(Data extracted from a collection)
──────

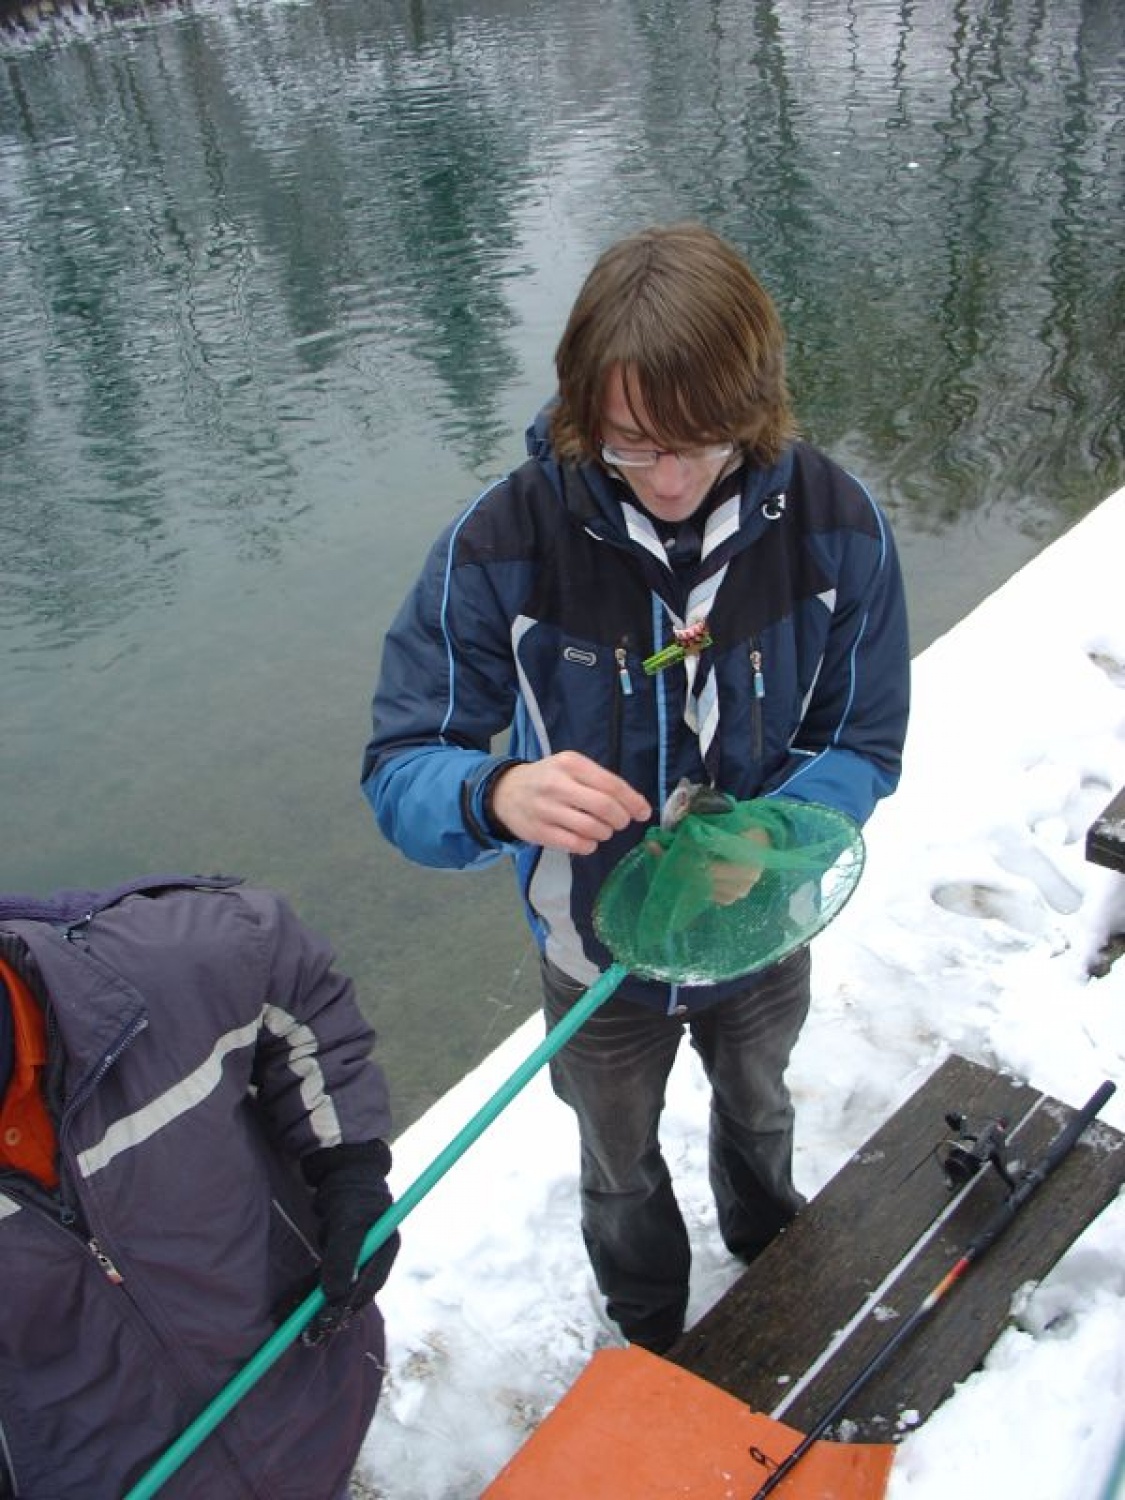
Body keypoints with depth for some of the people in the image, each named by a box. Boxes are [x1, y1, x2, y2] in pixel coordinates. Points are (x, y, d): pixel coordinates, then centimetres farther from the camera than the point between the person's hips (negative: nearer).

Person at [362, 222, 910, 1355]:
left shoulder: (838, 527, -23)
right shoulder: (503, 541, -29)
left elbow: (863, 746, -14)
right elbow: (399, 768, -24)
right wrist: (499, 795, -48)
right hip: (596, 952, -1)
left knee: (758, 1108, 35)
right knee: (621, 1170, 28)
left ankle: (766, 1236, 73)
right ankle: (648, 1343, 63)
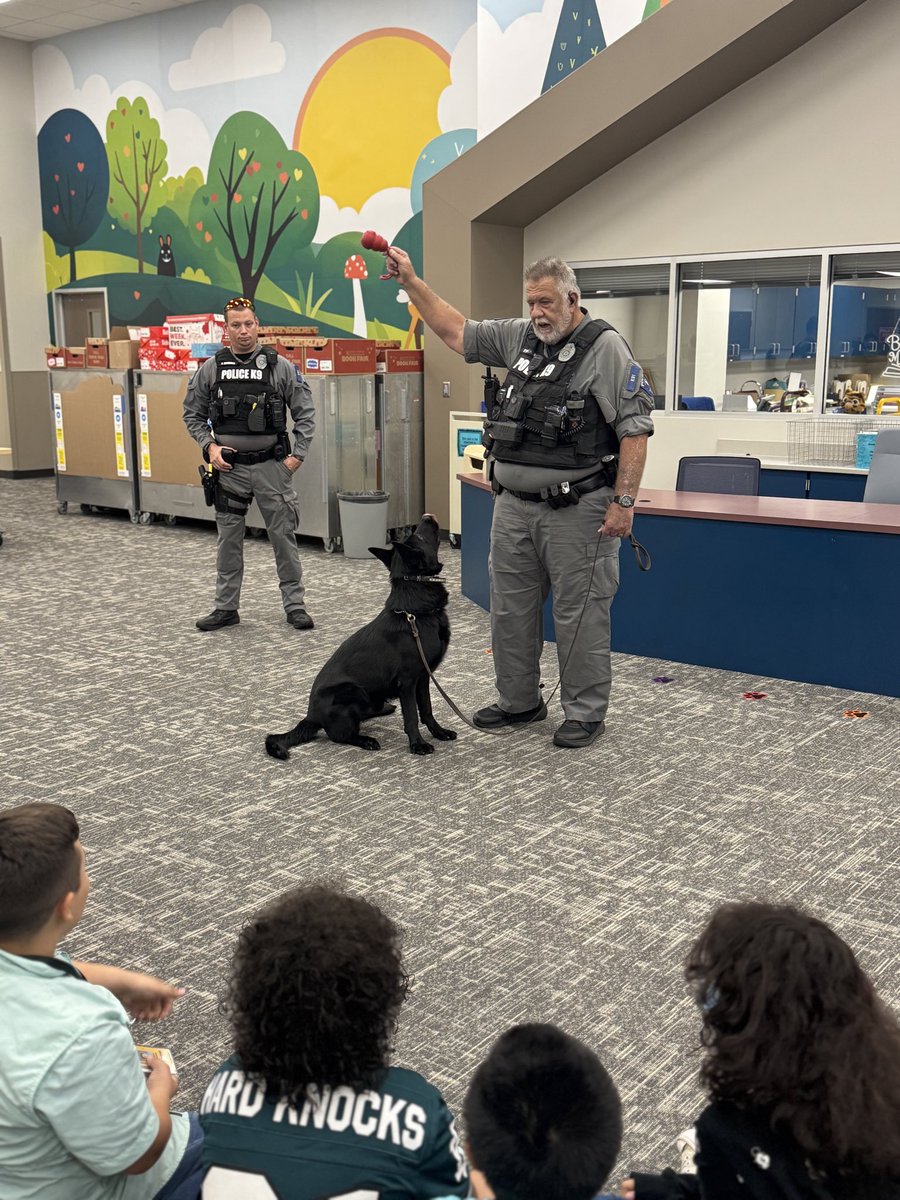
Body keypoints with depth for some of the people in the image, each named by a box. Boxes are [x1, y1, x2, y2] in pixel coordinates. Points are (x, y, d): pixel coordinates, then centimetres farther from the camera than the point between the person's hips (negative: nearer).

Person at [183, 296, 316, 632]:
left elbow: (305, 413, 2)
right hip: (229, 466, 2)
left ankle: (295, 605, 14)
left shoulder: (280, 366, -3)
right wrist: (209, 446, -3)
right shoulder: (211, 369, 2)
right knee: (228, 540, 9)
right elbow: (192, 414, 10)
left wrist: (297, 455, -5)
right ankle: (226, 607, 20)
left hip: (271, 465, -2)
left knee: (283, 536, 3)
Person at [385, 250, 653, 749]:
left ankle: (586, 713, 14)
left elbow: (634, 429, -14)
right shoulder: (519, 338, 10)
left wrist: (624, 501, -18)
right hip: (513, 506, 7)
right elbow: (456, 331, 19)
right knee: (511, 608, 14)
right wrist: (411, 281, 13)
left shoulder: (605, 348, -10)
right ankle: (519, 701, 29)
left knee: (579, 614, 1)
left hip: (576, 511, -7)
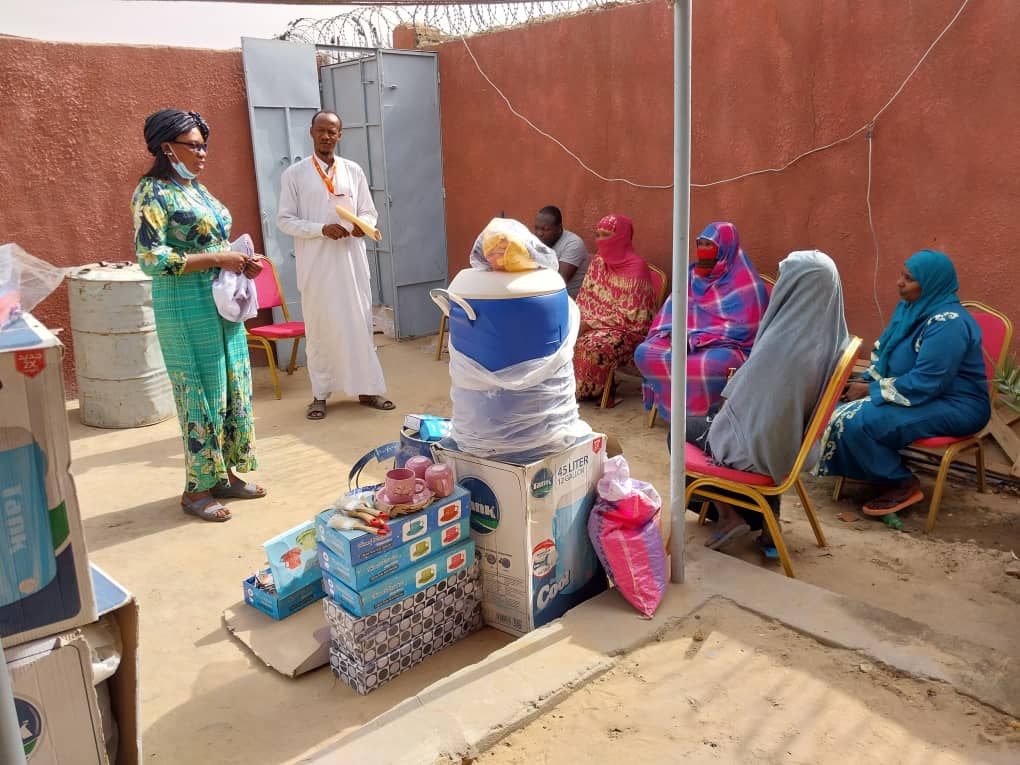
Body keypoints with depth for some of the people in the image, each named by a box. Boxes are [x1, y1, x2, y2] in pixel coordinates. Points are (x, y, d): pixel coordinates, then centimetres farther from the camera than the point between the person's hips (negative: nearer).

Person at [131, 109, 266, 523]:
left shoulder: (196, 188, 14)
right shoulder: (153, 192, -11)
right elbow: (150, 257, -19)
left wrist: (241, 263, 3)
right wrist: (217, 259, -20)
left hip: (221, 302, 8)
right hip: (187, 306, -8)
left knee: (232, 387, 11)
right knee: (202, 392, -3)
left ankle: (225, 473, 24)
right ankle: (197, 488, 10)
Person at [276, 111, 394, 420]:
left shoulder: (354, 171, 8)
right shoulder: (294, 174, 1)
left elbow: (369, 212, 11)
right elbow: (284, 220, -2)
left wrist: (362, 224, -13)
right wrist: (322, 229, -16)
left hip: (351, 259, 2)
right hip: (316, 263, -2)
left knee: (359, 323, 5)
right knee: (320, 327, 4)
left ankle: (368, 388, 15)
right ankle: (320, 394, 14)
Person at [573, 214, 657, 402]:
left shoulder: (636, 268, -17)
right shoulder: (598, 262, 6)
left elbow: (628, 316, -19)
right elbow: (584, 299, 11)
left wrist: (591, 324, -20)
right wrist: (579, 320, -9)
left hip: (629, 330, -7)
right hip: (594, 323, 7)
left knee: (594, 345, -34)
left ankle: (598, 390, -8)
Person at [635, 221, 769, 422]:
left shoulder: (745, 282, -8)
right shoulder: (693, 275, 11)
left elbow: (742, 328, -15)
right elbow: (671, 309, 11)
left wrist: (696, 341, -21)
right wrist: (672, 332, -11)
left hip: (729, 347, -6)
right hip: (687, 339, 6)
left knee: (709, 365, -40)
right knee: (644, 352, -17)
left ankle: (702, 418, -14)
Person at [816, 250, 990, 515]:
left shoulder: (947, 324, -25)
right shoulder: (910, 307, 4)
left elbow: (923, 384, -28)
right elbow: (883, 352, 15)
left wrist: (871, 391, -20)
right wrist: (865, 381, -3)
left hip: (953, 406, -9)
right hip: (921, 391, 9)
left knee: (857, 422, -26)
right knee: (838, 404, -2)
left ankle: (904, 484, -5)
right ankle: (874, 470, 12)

──────

Problem to solve:
What is needed here is an exact transcript of the data above, pictures excluded.

Solution for this exercise:
Body keypoints with depth for some of the people in the image, each named by a box. Boxes are [x1, y1, x2, y2] in pixel coordinates. Points are (x, y, d): pixel coordinates, then centimetres farther from the camera than the point between the person's hips (negative: nearer).

Person at [362, 222, 910, 1355]:
left shoulder: (838, 527, -23)
right shoulder: (503, 541, -29)
left elbow: (863, 746, -14)
right elbow: (399, 768, -24)
right wrist: (499, 795, -48)
right hip: (596, 952, -1)
left knee: (758, 1108, 35)
right knee: (621, 1170, 28)
left ankle: (766, 1236, 73)
right ankle: (648, 1343, 63)
Body keypoints with depth for some of the people in the image, each named by a box. Boxes are [x1, y1, x2, y2] in pixel coordinates. Points are (x, y, d): pixel coordinates, then centimetres farther from the camera than the point between the person's hips (negative: nearer).

Person at [183, 296, 316, 632]:
left elbow: (305, 413, 2)
right hip: (229, 466, 2)
left ankle: (295, 605, 14)
left shoulder: (280, 366, -3)
right wrist: (209, 446, -3)
right shoulder: (211, 369, 2)
right knee: (228, 540, 9)
right elbow: (192, 414, 10)
left wrist: (297, 455, -5)
right ankle: (226, 607, 20)
left hip: (271, 465, -2)
left knee: (283, 536, 3)
Person at [385, 250, 653, 749]:
left ankle: (586, 713, 14)
left elbow: (634, 429, -14)
right shoulder: (519, 338, 10)
left wrist: (624, 501, -18)
right hip: (513, 506, 7)
right elbow: (456, 331, 19)
right knee: (511, 608, 14)
right wrist: (411, 281, 13)
left shoulder: (605, 348, -10)
right ankle: (519, 701, 29)
left knee: (579, 614, 1)
left hip: (576, 511, -7)
Body keypoints with depth for some of the people in the image, each named by a box. Boxes are [x1, y1, x2, y2] in pixel coordinates. Points are (x, y, d): pixel coordinates, then centimetres farther from the camera than the point between the person's hips (negative: nearer).

Person at [131, 109, 266, 523]:
left shoulder: (196, 188, 14)
right shoulder: (153, 192, -11)
right elbow: (150, 257, -19)
left wrist: (241, 263, 3)
right wrist: (217, 259, -20)
left hip: (221, 302, 8)
right hip: (187, 306, -8)
left knee: (232, 387, 11)
right knee: (202, 392, -3)
left ankle: (225, 473, 24)
right ankle: (197, 488, 10)
Person at [276, 111, 394, 420]:
left shoulder: (354, 171, 8)
right shoulder: (294, 174, 1)
left elbow: (369, 212, 11)
right elbow: (284, 220, -2)
left wrist: (362, 224, -13)
right wrist: (322, 229, -16)
left hip: (351, 259, 2)
right hip: (316, 263, -2)
left knee: (359, 323, 5)
right knee: (320, 327, 4)
left ankle: (368, 388, 15)
right ankle: (320, 394, 14)
Person at [573, 214, 657, 402]:
left shoulder: (636, 268, -17)
right shoulder: (598, 262, 6)
left elbow: (628, 316, -19)
right elbow: (584, 299, 11)
left wrist: (591, 324, -20)
right wrist: (579, 320, -9)
left hip: (629, 330, -7)
right hip: (594, 323, 7)
left knee: (594, 345, -34)
left ankle: (598, 390, -8)
Person at [635, 221, 769, 422]:
left shoulder: (745, 282, -8)
right shoulder: (693, 275, 11)
left elbow: (742, 328, -15)
right elbow: (671, 309, 11)
left wrist: (696, 341, -21)
right wrist: (672, 332, -11)
left hip: (729, 347, -6)
right hip: (687, 339, 6)
left knee: (709, 365, -40)
right knee: (644, 352, -17)
left ankle: (702, 418, -14)
Person at [816, 250, 990, 515]:
left shoulder: (947, 324, -25)
right shoulder: (910, 307, 4)
left elbow: (923, 384, -28)
right elbow: (883, 352, 15)
left wrist: (871, 391, -20)
right wrist: (865, 381, -3)
left hip: (953, 406, -9)
right hip: (921, 391, 9)
left knee: (857, 422, -26)
right knee: (838, 404, -2)
left ankle: (904, 484, -5)
right ankle: (874, 470, 12)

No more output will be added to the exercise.